Java – Can we switch between ASCII and Unicode


I came across "char variable is in Unicode format, but adopts / maps well to ASCII also". What is the need to mention that? Of course ASCII is 1 byte and Unicode is 2. And Unicodeitself contains ASCII code in it (by default – its the standard). So are there some languages in which a char variable supports UNICODE but not ASCII?

Also, the character format (Unicode/ASCII) is decided by the platform we use, right? (UNIX, Linux, Windows etc). So suppose my platform used ASCII, is it not possible to switch to Unicode or vice-versa?

Best Answer

Java uses Unicode internally. Always. Actually, it uses UTF-16 most of the time, but that's too much detail for now.

It can not use ASCII internally (for a String for example). You can represent any String that can be represented in ASCII in Unicode, so that should not be a problem.

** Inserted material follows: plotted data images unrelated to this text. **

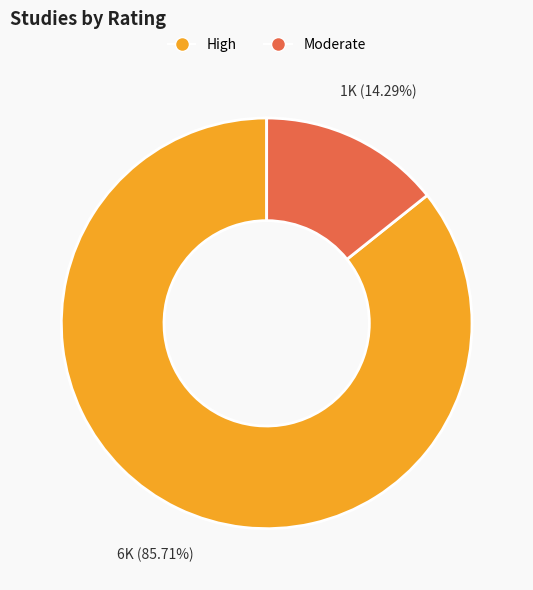

Is there a majority slice in this chart?

Yes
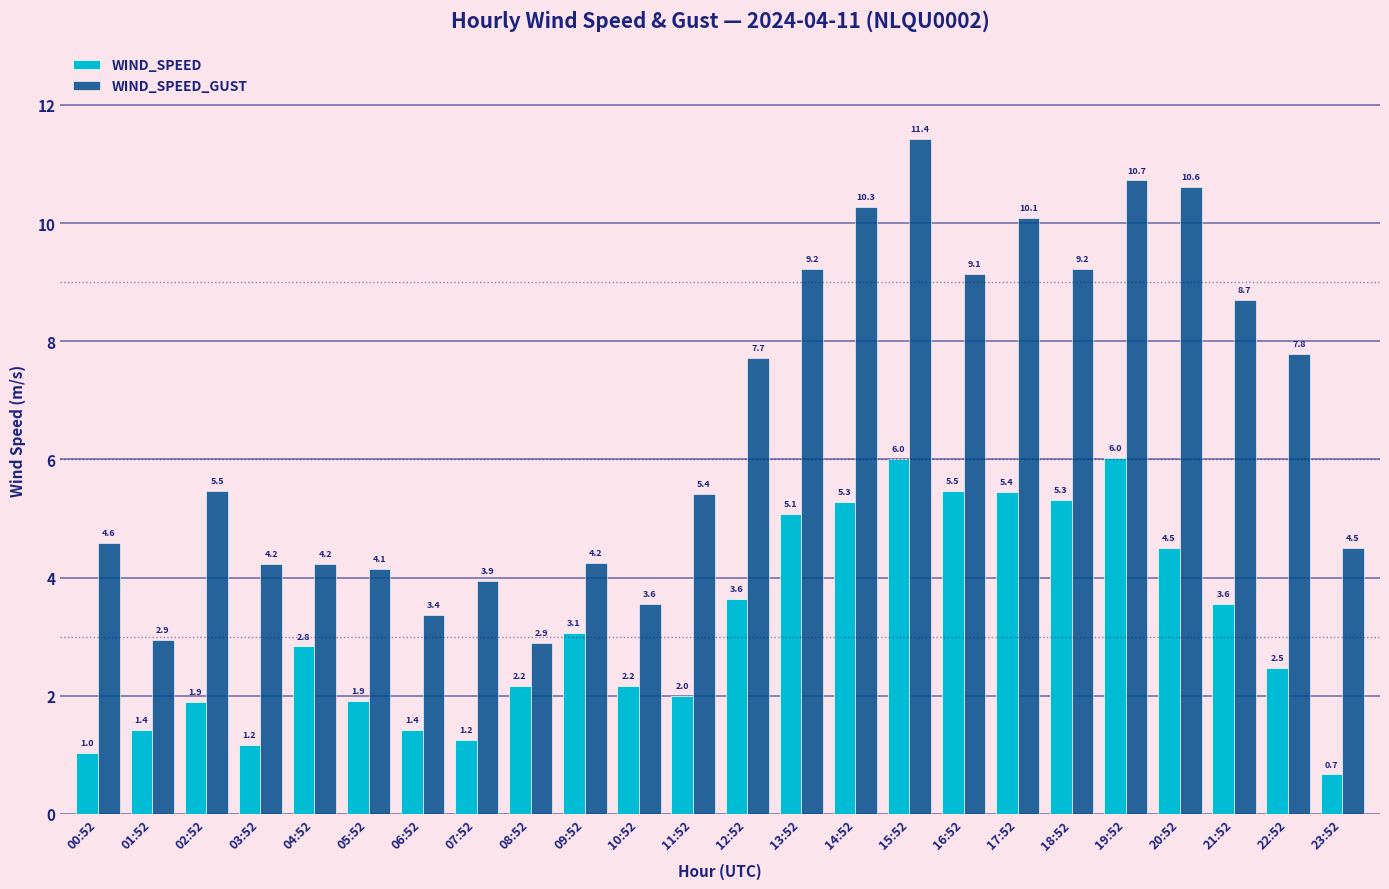

Which series has the largest total across all categories?

WIND_SPEED_GUST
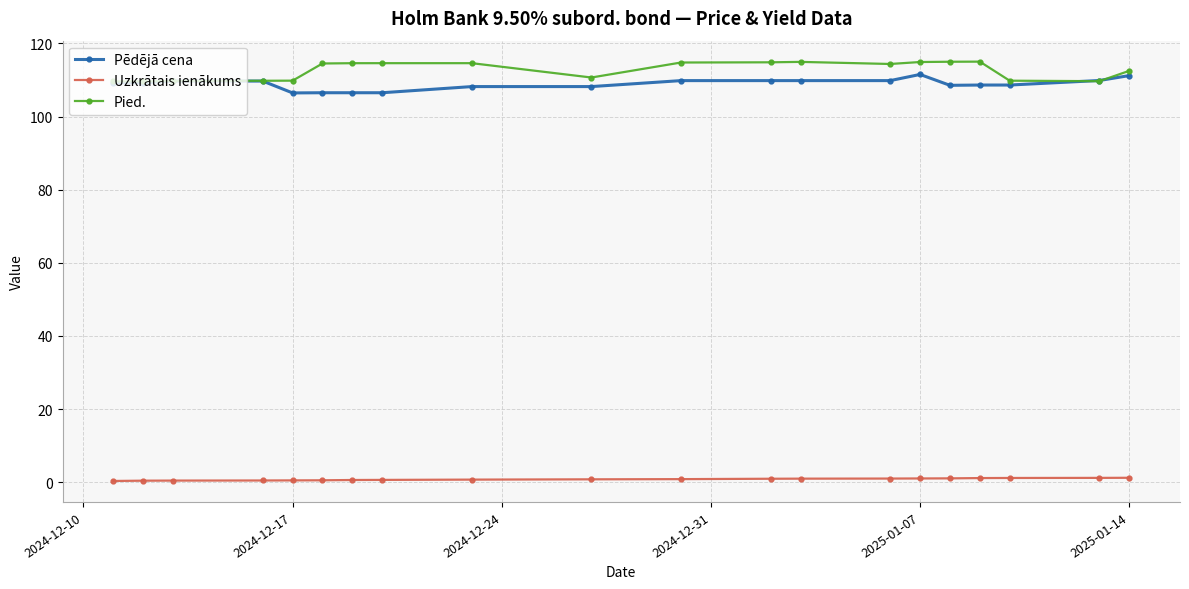

True or false: Pied. and Uzkrātais ienākums cross at least once.

False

The only place where the platform comes into play is when Java has to choose an encoding when you didn't specify one. For example, when you create a FileWriter to write String values to a String: at that point Java needs to use an encoding to specify how the specific character should be mapped to bytes. If you don't specify one, then the default encoding of the platform is used. That default encoding is almost never ASCII. Most Linux platforms use UTF-8, Windows often uses some ISO-8859-* derivatives (or other culture-specific 8-bit encodings), but no current OS uses ASCII (simply because ASCII can't represent a lot of important characters).

In fact, pure ASCII is almost irrelevant these days: no one uses it. ASCII is only important as a common subset of the mapping of most 8-bit encodings (including UTF-8): the lower 128 Unicode codepoints map 1:1 to the numeric values 0-127 in many, many encodings. But pure ASCII (where the values 128-255 are undefined) is no longer in active use.

As a side note, Java 9 has an internal optimization called "compact strings" where Strings that contain only characters representable in Latin-1 use a single byte per character instead of 2. This optimization is very useful for all kinds of "computer speak" like XML and similar protocols where the majority of the text is in the ASCII range. But it's also fully transparent to the developer, as all that handling is done internally in the String class and will not be visible from the outside.